> Tasks and exercises
• A. Can you return, word for word, the lines of the entries starting with the line containing "itable Can a Pressure Wash" and going on through the last line of the entries, leaving out the pictures?
• B. Could you resume the marathon training post from its last sentence?

> Page text

■ ■ ■ ■ ■ ■ ■

Monday, September 22, 2008


After a 2 week stretch that included 8 days off and a whopping 34 miles, I was able to bust out 57 miles last week. The week ended with an 18 mile run. I wish I could say I handled that without any problems, but the last 3-4 miles were a struggle. Having run a 22 miler just 3 weeks ago, I didn’t think 18 would be so difficult.

It seems like I’m asking myself a lot of the same questions that I had before Boston in regards to a race plan and strategy. What kind of shape do I think I’m in? What kind of pace do I go out it in and still have enough left for the hills? Should I even set a goal time?

I must have been drunk prior to Boston because I thought putting myself in a position to run sub-3 was a smart idea. I ended up struggling the last 10 miles. I hope to avoid that this time around.

Three weeks ago I thought I was rounding into okay shape and that I’d have a crack a sub-3. Now I’m not so sure. I wouldn’t think I’d lose a ton of fitness in that amount of time, but based on Saturday’s run, it sure feels like I have.

■ ■ ■ ■ ■ ■ ■

> Input material
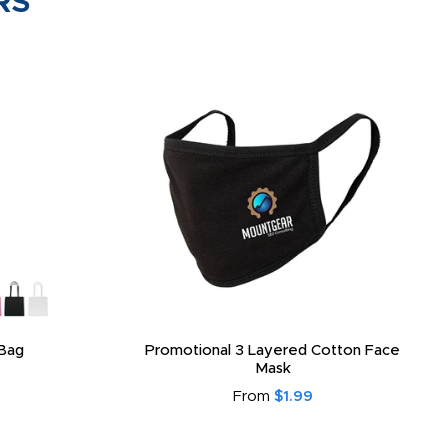
RS
Bag
Promotional 3 Layered Cotton Face
Mask
From
$1.99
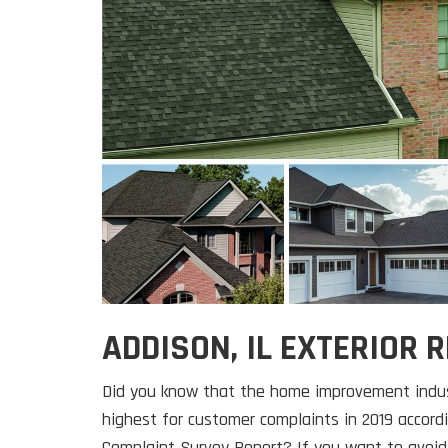
ADDISON, IL EXTERIOR
Did you know that the home improvement indus
highest for customer complaints in 2019 accor
Complaint Survey Report? If you want to avoid 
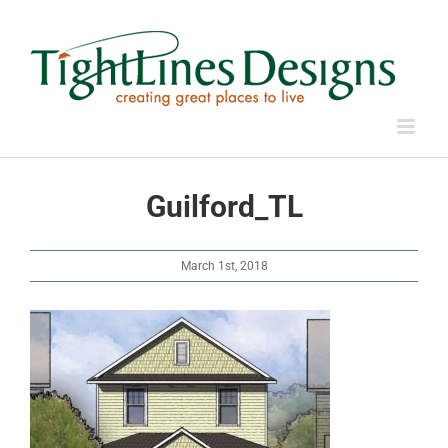
Skip
to
content
Guilford_TL
March 1st, 2018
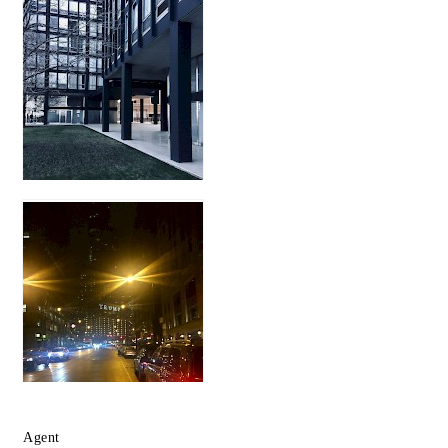
Agent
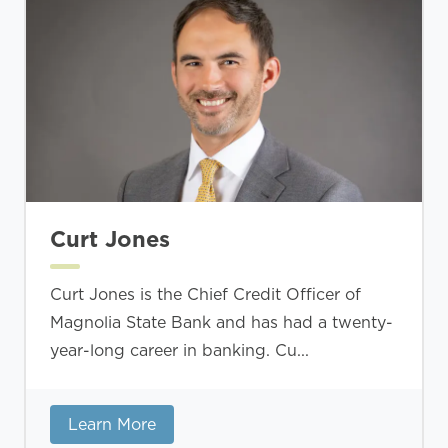
Curt Jones
Curt Jones is the Chief Credit Officer of
Magnolia State Bank and has had a twenty-
year-long career in banking. Cu...
Learn More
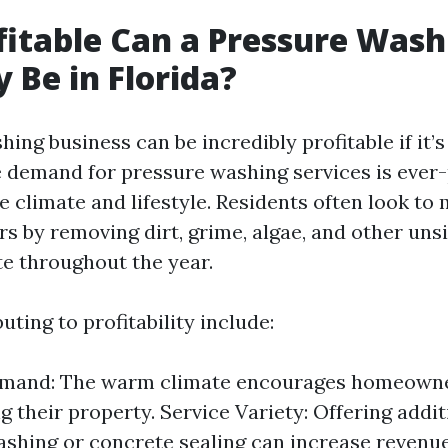
itable Can a Pressure Wash
Be in Florida?
hing business can be incredibly profitable if it
he demand for pressure washing services is ever
e climate and lifestyle. Residents often look to 
rs by removing dirt, grime, algae, and other uns
e throughout the year.
uting to profitability include:
mand: The warm climate encourages homeowner
g their property. Service Variety: Offering addit
washing or concrete sealing can increase revenu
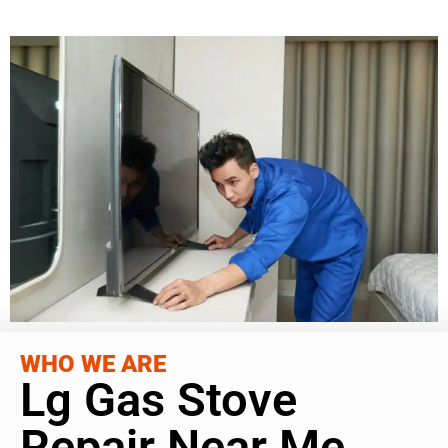
WHO WE ARE
Lg Gas Stove
Repair Near Me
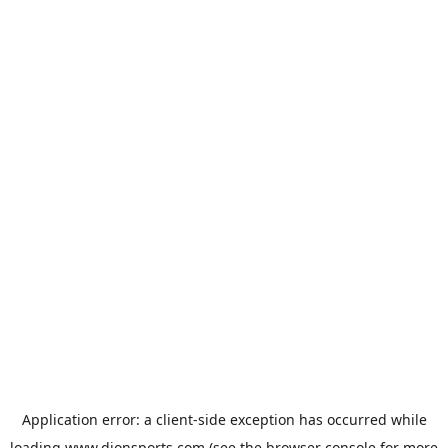
Application error: a
client
-side exception has occurred while
loading
www.dionsports.com
(see the
browser console
for more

■ ■ ■ ■ ■ ■ ■

> Answers given
• A.
itable Can a Pressure Wash
Be in Florida?
hing business can be incredibly profitable if it
he demand for pressure washing services is ever
e climate and lifestyle. Residents often look to 
rs by removing dirt, grime, algae, and other uns
e throughout the year.
uting to profitability include:
mand: The warm climate encourages homeowner
g their property. Service Variety: Offering addit
washing or concrete sealing can increase revenu
WHO WE ARE
Lg Gas Stove
Repair Near Me
Application error: a
client
-side exception has occurred while
loading
www.dionsports.com
(see the
browser console
for more

• B.
I can almost guarantee that I won’t be in a position at halfway to break 3 hours. Honestly, 7:00 pace seems fast right now and that would put me at 1:31:30 for the half. I’d have to come back with a 1:28:30. That might be realistic if I felt fit and brimming with confidence – but I’m not even sure I’d know what those things are since it’s been so long since I felt that way.

On a more positive note, here’s my latest interview. Also, the Pioneer Press ran this nice article on a gal who’d make for a great interview, and her family.

Quote of the day;

“I think that I am quite determined and have a pretty good ability to handle discomfort, and that can compensate to some extent for lesser ability or talent.” – Jared Mondry


Anonymous said...

You've run a few marathonas and seem to know your body pretty well. Do you think you'd be able to run your best if you ran without a watch and tried to avoid seeing clocks on the course? I'm thinking that if you're not chasing a time goal and are running by how you know marathon pace should feel, your body might give you your best effort (without the crash/struggle at the end).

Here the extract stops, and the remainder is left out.